# New bid approval



## PPC (Oct 20, 2012)

Your bid has been approved!!! Yay. We did adjust it a little though. It is now YOUR bid minus 66%, that's the approval. And do not forget we take 25% off the top of that. What? You will not do it for that price? Well you have to. No I dont. Um OK, ok, we'll see. (Mass email) Calling all contractors, we have a need in this specific area. What a joke. 1000's of work orders completed and if you do not do one that you are going to lose your @ss on you get screwed big time. Does the BS ever end?


----------



## bigdaddy (Mar 3, 2013)

Yes, it ends. When you quit working for middlemen.


----------



## Gypsos (Apr 30, 2012)

Same issue here. I asked if they were getting work and was told by coordinator she was getting lots of it but was not going to send me any because I would not negotiate with her. 

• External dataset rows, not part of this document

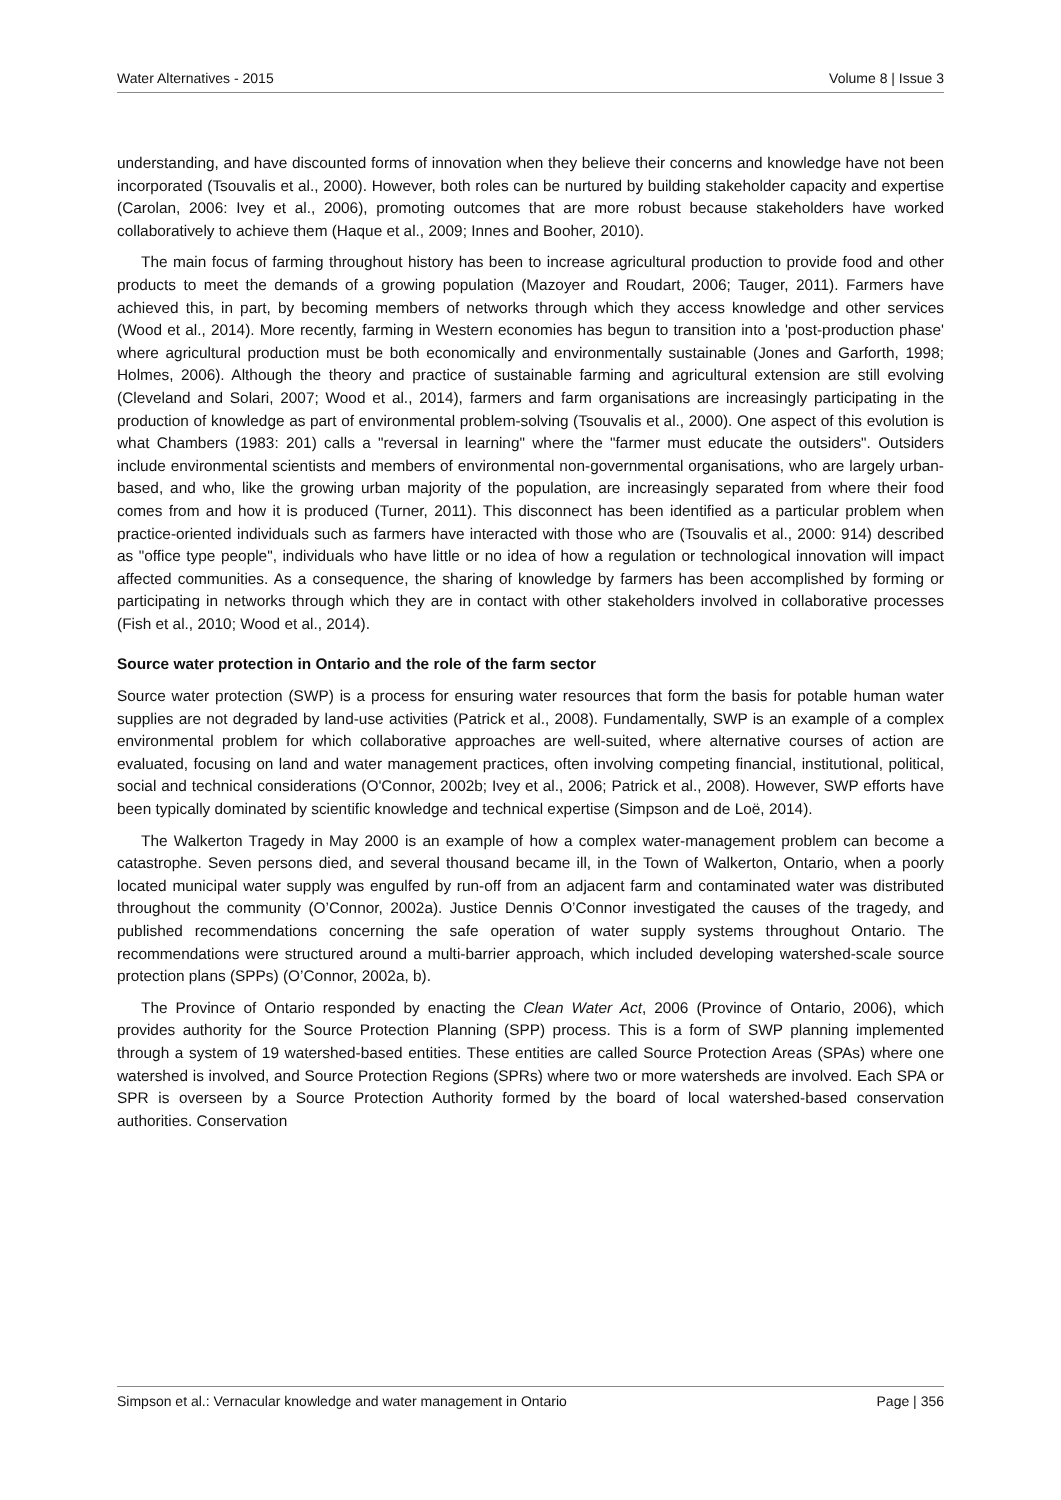Water Alternatives - 2015 Volume 8 | Issue 3
understanding, and have discounted forms of innovation when they believe their concerns and knowledge have not been incorporated (Tsouvalis et al., 2000). However, both roles can be nurtured by building stakeholder capacity and expertise (Carolan, 2006: Ivey et al., 2006), promoting outcomes that are more robust because stakeholders have worked collaboratively to achieve them (Haque et al., 2009; Innes and Booher, 2010).
The main focus of farming throughout history has been to increase agricultural production to provide food and other products to meet the demands of a growing population (Mazoyer and Roudart, 2006; Tauger, 2011). Farmers have achieved this, in part, by becoming members of networks through which they access knowledge and other services (Wood et al., 2014). More recently, farming in Western economies has begun to transition into a 'post-production phase' where agricultural production must be both economically and environmentally sustainable (Jones and Garforth, 1998; Holmes, 2006). Although the theory and practice of sustainable farming and agricultural extension are still evolving (Cleveland and Solari, 2007; Wood et al., 2014), farmers and farm organisations are increasingly participating in the production of knowledge as part of environmental problem-solving (Tsouvalis et al., 2000). One aspect of this evolution is what Chambers (1983: 201) calls a "reversal in learning" where the "farmer must educate the outsiders". Outsiders include environmental scientists and members of environmental non-governmental organisations, who are largely urban-based, and who, like the growing urban majority of the population, are increasingly separated from where their food comes from and how it is produced (Turner, 2011). This disconnect has been identified as a particular problem when practice-oriented individuals such as farmers have interacted with those who are (Tsouvalis et al., 2000: 914) described as "office type people", individuals who have little or no idea of how a regulation or technological innovation will impact affected communities. As a consequence, the sharing of knowledge by farmers has been accomplished by forming or participating in networks through which they are in contact with other stakeholders involved in collaborative processes (Fish et al., 2010; Wood et al., 2014).
Source water protection in Ontario and the role of the farm sector
Source water protection (SWP) is a process for ensuring water resources that form the basis for potable human water supplies are not degraded by land-use activities (Patrick et al., 2008). Fundamentally, SWP is an example of a complex environmental problem for which collaborative approaches are well-suited, where alternative courses of action are evaluated, focusing on land and water management practices, often involving competing financial, institutional, political, social and technical considerations (O'Connor, 2002b; Ivey et al., 2006; Patrick et al., 2008). However, SWP efforts have been typically dominated by scientific knowledge and technical expertise (Simpson and de Loë, 2014).
The Walkerton Tragedy in May 2000 is an example of how a complex water-management problem can become a catastrophe. Seven persons died, and several thousand became ill, in the Town of Walkerton, Ontario, when a poorly located municipal water supply was engulfed by run-off from an adjacent farm and contaminated water was distributed throughout the community (O’Connor, 2002a). Justice Dennis O’Connor investigated the causes of the tragedy, and published recommendations concerning the safe operation of water supply systems throughout Ontario. The recommendations were structured around a multi-barrier approach, which included developing watershed-scale source protection plans (SPPs) (O’Connor, 2002a, b).
The Province of Ontario responded by enacting the Clean Water Act, 2006 (Province of Ontario, 2006), which provides authority for the Source Protection Planning (SPP) process. This is a form of SWP planning implemented through a system of 19 watershed-based entities. These entities are called Source Protection Areas (SPAs) where one watershed is involved, and Source Protection Regions (SPRs) where two or more watersheds are involved. Each SPA or SPR is overseen by a Source Protection Authority formed by the board of local watershed-based conservation authorities. Conservation
Simpson et al.: Vernacular knowledge and water management in Ontario Page | 356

Her negotiations consist of, "Here is the price, take it or leave it." If you leave it one time she never calls you back. 

It is okay brokers are now coming out of the woodwork to hire me direct. 

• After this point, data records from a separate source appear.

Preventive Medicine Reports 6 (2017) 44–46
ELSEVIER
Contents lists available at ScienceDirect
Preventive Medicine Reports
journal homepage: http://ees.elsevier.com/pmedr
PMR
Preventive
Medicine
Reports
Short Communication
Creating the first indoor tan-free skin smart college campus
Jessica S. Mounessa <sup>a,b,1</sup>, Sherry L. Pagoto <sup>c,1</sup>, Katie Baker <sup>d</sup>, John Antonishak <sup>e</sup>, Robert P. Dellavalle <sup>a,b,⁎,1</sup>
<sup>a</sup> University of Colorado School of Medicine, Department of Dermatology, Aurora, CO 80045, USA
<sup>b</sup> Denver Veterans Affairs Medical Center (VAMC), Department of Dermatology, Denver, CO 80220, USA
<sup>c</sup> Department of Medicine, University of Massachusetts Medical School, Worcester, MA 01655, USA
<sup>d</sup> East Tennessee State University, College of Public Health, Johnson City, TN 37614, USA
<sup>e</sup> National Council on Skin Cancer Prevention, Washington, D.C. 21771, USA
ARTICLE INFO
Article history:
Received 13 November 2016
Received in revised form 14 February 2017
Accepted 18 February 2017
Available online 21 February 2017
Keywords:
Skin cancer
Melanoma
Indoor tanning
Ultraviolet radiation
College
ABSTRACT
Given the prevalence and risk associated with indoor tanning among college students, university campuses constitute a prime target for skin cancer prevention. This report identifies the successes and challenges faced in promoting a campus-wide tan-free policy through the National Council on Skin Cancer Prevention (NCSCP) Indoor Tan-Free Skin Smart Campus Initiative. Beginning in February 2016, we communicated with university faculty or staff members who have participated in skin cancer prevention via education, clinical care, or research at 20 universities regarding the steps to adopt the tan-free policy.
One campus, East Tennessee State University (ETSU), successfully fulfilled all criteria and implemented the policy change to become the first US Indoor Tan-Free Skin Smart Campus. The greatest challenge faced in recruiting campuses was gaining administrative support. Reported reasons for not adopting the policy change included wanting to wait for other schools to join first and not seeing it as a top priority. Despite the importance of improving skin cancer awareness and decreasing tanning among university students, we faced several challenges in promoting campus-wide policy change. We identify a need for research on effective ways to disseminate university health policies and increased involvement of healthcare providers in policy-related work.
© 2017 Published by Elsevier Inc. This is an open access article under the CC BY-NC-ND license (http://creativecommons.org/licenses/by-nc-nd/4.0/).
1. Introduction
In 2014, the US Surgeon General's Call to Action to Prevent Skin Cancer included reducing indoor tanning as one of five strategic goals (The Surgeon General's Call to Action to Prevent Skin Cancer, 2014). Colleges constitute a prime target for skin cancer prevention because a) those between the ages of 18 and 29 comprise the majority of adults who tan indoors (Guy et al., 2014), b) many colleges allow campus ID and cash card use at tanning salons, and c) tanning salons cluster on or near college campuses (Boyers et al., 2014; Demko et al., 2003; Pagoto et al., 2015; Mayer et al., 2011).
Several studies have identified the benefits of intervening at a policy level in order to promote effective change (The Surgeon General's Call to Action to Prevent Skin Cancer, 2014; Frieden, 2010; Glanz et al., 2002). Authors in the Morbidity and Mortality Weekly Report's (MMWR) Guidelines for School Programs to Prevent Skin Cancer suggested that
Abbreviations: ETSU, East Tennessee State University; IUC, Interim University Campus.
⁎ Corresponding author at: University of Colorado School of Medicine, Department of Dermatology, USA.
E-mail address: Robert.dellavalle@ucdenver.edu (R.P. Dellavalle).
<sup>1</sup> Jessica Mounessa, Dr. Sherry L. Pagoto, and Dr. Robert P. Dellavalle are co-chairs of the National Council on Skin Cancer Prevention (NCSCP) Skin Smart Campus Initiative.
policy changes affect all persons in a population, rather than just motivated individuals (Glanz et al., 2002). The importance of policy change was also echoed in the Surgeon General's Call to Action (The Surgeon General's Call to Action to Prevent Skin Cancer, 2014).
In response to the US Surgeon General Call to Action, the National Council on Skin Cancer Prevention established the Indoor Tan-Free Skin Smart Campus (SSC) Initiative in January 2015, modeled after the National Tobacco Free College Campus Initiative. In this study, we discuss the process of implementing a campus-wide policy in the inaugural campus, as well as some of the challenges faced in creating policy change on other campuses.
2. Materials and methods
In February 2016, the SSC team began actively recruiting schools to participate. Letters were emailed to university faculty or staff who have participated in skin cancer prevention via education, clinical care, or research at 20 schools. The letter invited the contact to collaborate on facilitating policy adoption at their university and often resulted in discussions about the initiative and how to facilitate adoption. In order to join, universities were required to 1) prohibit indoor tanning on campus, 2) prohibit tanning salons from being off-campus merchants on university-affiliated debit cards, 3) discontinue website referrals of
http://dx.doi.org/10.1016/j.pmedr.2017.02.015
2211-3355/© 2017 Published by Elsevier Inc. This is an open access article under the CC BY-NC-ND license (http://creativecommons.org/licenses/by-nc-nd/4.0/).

They are tired of the crap too.


----------



## Craigslist Hack (Jun 14, 2012)

Gypsos said:


> Same issue here. I asked if they were getting work and was told by coordinator she was getting lots of it but was not going to send me any because I would not negotiate with her.
> 
> Her negotiations consist of, "Here is the price, take it or leave it." If you leave it one time she never calls you back.
> 
> ...


That's awesome man good for you!


----------



## TungstenRebel (Nov 17, 2013)

bigdaddy said:


> Yes, it ends. When you quit working for middlemen.

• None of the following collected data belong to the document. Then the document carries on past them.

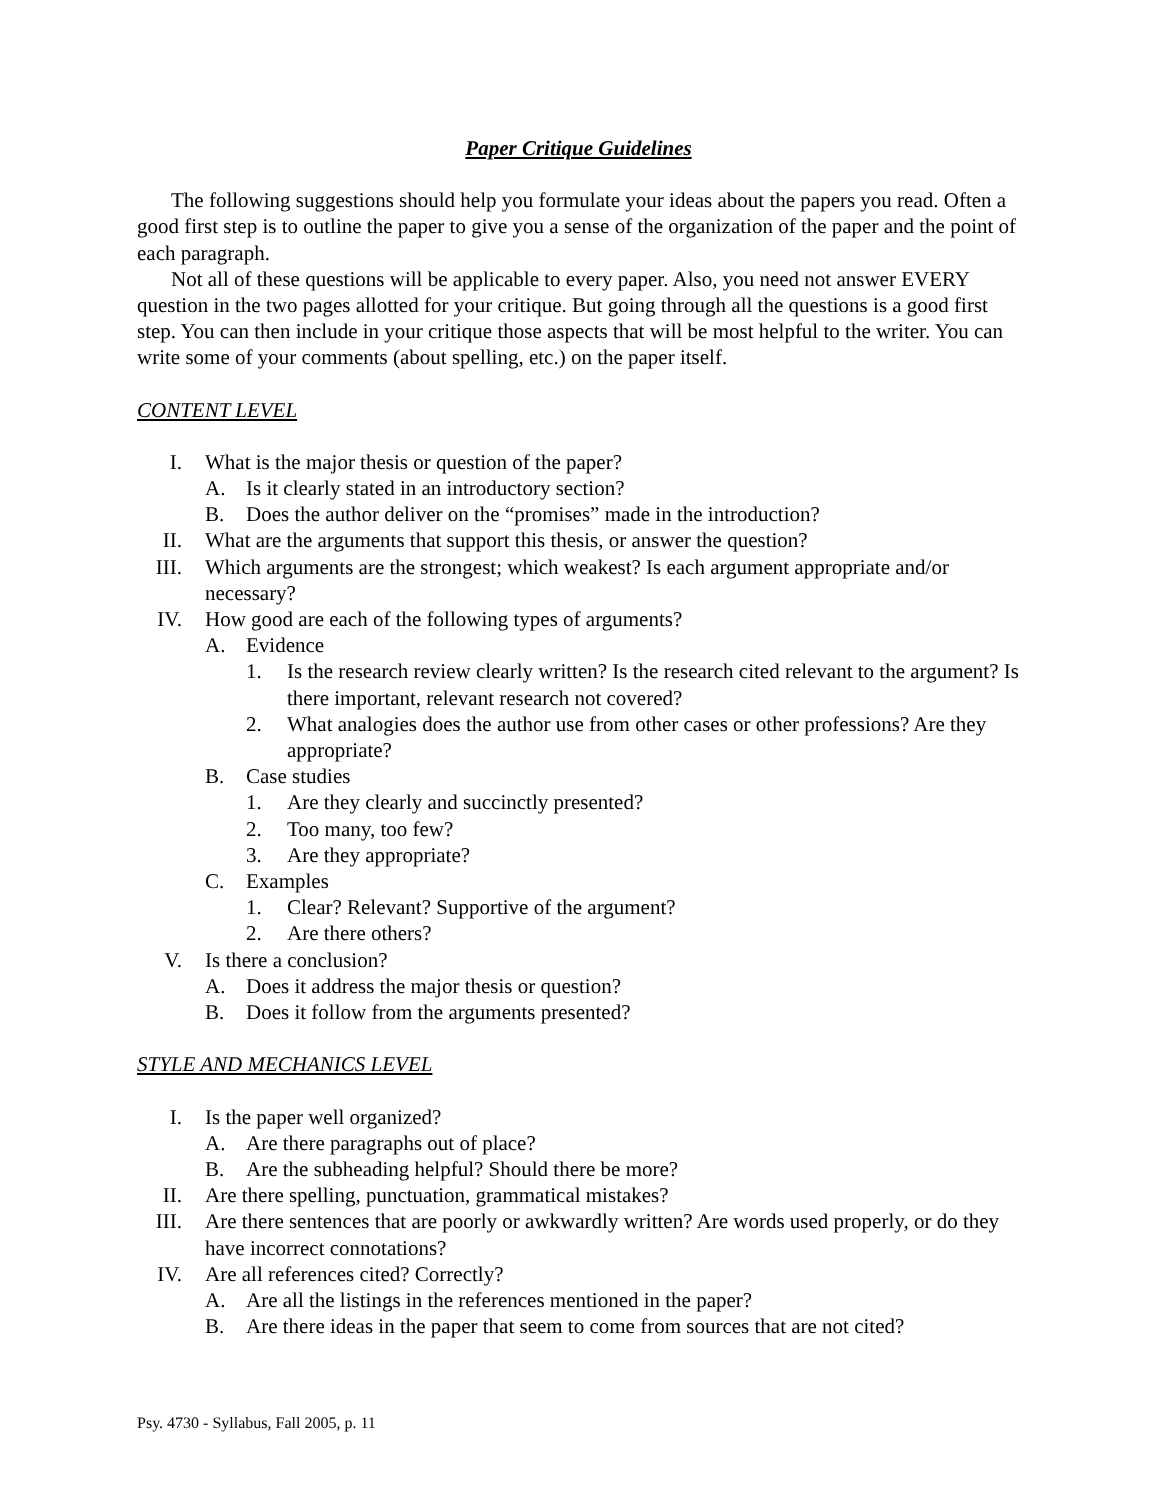Paper Critique Guidelines
The following suggestions should help you formulate your ideas about the papers you read. Often a good first step is to outline the paper to give you a sense of the organization of the paper and the point of each paragraph.
Not all of these questions will be applicable to every paper. Also, you need not answer EVERY question in the two pages allotted for your critique. But going through all the questions is a good first step. You can then include in your critique those aspects that will be most helpful to the writer. You can write some of your comments (about spelling, etc.) on the paper itself.
CONTENT LEVEL
I. What is the major thesis or question of the paper?
A. Is it clearly stated in an introductory section?
B. Does the author deliver on the “promises” made in the introduction?
II. What are the arguments that support this thesis, or answer the question?
III. Which arguments are the strongest; which weakest? Is each argument appropriate and/or necessary?
IV. How good are each of the following types of arguments?
A. Evidence
1. Is the research review clearly written? Is the research cited relevant to the argument? Is there important, relevant research not covered?
2. What analogies does the author use from other cases or other professions? Are they appropriate?
B. Case studies
1. Are they clearly and succinctly presented?
2. Too many, too few?
3. Are they appropriate?
C. Examples
1. Clear? Relevant? Supportive of the argument?
2. Are there others?
V. Is there a conclusion?
A. Does it address the major thesis or question?
B. Does it follow from the arguments presented?
STYLE AND MECHANICS LEVEL
I. Is the paper well organized?
A. Are there paragraphs out of place?
B. Are the subheading helpful? Should there be more?
II. Are there spelling, punctuation, grammatical mistakes?
III. Are there sentences that are poorly or awkwardly written? Are words used properly, or do they have incorrect connotations?
IV. Are all references cited? Correctly?
A. Are all the listings in the references mentioned in the paper?
B. Are there ideas in the paper that seem to come from sources that are not cited?
Psy. 4730 - Syllabus, Fall 2005, p. 11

How are these middlemen avoided?


----------



## GTX63 (Apr 12, 2012)

Many times after an order is completed, you are required to notify the listing agent. They in turn are supposed to sign off that the work/property is acceptable. Even if it isn't required, their names should still be on the order somewhere or their sign in the yard. Contact them.


----------



## Gypsos (Apr 30, 2012)

GTX63 said:


> Many times after an order is completed, you are required to notify the listing agent. They in turn are supposed to sign off that the work/property is acceptable. Even if it isn't required, their names should still be on the order somewhere or their sign in the yard. Contact them.


Persistence will be required here. Do not annoy them, but make sure they know you exist. Unless it is something very simple I will contact the broker and let them know I am assigned the job and ask if there is anything they want me to pay special attention to. After the job is done give them a call and tell them it is done and let them know that if they have any questions or concerns they can contact you direct to address them. 

Do small favors if they ask and it is not going to be a big inconvenience. For example one of my brokers sold a property that had a couple of abandoned lock boxes on it that no one knew the codes to. She asked me how much to cut them off for her. It turned out I was just down the street so I stopped by and cut them off for free. 

It is these types of things they remember when they need to call on someone. I took me a couple of years of doing this type of stuff to really get noticed. But now I am doing evictions, lock changes, and repairs directly for them.

The pay may be slower from brokers too. But it is worth it when you get $150 for a lock change you are used to getting $40 for, $475 for the repair you are used to getting $200 for or $800 for the eviction that you would get $300 from the nationals to do.


----------



## thanohano44 (Aug 5, 2012)

TungstenRebel said:


> How are these middlemen avoided?


Use the search feature in this forum. Each state and area in each state may vary in how you avoid them.


----------